### HOW TO COMPLETE THIS TASK
Give the number of lines in the material below that hold "organizer", and nothing besides.

####

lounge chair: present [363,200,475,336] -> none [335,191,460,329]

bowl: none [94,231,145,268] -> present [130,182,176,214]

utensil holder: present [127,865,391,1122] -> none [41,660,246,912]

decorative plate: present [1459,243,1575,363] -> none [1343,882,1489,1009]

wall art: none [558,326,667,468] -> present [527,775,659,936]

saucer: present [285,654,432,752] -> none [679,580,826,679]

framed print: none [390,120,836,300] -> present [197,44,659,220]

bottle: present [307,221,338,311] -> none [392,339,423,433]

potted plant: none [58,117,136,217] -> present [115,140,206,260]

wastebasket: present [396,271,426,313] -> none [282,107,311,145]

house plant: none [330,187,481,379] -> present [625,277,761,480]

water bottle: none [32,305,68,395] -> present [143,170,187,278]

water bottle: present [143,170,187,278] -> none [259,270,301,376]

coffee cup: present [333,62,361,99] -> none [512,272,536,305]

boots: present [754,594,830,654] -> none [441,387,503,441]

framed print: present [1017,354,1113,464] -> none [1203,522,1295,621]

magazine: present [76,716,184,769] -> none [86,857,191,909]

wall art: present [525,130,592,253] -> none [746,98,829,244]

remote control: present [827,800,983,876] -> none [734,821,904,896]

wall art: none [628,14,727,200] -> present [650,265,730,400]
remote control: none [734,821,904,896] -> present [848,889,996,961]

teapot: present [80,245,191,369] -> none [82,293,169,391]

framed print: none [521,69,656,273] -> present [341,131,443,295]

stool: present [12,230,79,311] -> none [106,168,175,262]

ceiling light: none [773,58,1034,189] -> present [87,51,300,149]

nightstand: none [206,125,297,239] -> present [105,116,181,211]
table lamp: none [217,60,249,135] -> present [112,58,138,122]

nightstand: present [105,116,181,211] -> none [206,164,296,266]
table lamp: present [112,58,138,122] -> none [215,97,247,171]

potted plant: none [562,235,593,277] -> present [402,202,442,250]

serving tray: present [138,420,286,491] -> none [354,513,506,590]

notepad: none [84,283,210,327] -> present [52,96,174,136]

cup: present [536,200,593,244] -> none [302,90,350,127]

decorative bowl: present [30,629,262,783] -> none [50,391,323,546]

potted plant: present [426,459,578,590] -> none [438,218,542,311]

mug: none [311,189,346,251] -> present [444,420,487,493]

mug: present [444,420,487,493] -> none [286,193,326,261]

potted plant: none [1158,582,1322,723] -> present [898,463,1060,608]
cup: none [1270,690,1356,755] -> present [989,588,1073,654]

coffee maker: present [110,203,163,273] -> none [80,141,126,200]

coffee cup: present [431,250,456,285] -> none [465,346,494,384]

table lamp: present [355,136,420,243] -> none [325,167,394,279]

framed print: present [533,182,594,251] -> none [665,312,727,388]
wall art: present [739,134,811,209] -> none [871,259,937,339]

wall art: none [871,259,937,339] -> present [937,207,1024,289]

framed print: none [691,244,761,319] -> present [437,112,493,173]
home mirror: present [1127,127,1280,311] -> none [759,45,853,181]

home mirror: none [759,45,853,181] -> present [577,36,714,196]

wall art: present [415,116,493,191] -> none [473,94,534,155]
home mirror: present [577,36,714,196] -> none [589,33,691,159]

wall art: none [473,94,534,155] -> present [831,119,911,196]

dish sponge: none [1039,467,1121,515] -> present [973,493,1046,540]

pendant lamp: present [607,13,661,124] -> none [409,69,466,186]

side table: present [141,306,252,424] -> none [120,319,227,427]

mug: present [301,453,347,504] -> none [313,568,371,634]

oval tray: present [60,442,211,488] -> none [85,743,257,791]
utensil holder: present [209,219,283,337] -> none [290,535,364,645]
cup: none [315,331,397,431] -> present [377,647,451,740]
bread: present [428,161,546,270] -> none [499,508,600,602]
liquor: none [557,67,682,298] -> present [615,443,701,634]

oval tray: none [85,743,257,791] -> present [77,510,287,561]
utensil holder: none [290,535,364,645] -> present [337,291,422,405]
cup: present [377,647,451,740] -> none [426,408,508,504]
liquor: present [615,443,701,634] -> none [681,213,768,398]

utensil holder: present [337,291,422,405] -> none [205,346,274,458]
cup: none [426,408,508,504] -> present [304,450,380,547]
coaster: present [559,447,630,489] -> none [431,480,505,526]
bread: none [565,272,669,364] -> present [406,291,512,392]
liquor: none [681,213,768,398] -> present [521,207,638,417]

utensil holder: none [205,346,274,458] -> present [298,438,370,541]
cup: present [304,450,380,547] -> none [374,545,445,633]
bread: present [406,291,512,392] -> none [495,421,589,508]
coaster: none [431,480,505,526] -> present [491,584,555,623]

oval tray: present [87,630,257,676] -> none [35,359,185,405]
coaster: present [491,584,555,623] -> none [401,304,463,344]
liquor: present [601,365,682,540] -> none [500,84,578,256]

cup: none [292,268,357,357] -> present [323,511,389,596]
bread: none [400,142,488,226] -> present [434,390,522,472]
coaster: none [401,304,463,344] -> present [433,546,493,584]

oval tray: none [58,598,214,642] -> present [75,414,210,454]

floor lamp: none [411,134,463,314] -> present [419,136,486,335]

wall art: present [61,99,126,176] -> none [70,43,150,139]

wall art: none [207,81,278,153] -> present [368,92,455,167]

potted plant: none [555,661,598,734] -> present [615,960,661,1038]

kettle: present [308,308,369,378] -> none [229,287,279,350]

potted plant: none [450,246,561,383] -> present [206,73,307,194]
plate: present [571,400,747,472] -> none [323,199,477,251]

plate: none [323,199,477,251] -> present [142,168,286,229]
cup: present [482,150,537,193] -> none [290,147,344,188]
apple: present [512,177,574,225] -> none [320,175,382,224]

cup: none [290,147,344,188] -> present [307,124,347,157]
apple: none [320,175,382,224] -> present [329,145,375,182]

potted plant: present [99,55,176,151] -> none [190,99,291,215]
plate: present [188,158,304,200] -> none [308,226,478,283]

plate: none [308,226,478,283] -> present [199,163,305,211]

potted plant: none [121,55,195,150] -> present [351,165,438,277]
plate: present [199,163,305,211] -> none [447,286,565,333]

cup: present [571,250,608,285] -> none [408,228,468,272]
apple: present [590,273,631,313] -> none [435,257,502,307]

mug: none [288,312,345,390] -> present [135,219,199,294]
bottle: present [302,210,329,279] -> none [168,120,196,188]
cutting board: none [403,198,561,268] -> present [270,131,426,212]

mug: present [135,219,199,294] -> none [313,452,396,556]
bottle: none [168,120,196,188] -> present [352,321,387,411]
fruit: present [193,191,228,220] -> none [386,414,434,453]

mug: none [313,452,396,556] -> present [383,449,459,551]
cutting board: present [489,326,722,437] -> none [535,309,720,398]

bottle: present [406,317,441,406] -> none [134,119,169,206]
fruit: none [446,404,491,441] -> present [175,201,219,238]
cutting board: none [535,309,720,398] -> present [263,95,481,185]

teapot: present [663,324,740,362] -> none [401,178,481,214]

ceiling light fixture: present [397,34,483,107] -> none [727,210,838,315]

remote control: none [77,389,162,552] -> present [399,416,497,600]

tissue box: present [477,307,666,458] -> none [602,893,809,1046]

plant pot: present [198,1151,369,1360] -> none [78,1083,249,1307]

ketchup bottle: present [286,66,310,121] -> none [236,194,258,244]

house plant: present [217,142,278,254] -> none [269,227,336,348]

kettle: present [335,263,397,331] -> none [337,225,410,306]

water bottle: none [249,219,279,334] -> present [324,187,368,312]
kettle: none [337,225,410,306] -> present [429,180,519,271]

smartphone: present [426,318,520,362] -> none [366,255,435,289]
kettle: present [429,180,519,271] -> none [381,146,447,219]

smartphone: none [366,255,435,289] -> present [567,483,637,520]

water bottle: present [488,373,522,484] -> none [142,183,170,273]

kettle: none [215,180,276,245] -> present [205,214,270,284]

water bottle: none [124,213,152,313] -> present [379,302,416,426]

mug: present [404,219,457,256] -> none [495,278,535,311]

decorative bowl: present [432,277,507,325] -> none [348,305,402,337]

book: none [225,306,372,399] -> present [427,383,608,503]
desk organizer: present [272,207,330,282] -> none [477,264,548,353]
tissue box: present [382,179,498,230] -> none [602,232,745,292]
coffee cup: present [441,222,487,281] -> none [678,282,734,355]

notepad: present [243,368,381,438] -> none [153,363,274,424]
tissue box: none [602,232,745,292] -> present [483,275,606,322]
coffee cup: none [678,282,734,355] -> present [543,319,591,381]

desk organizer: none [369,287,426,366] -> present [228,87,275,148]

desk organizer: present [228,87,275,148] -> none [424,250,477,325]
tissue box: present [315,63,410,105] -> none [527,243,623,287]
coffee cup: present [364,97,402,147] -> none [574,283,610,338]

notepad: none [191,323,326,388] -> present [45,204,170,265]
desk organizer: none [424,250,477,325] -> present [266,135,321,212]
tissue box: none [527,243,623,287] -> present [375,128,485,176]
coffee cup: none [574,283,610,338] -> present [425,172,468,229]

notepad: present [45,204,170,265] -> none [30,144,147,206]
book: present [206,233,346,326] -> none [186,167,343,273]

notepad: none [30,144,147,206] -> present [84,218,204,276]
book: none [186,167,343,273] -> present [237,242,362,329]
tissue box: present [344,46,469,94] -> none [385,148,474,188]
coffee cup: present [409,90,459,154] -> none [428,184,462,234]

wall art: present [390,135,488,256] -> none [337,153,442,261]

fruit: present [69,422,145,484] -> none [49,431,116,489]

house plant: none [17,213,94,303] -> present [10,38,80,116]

####

### SOLUTION FOR THIS EXERCISE
4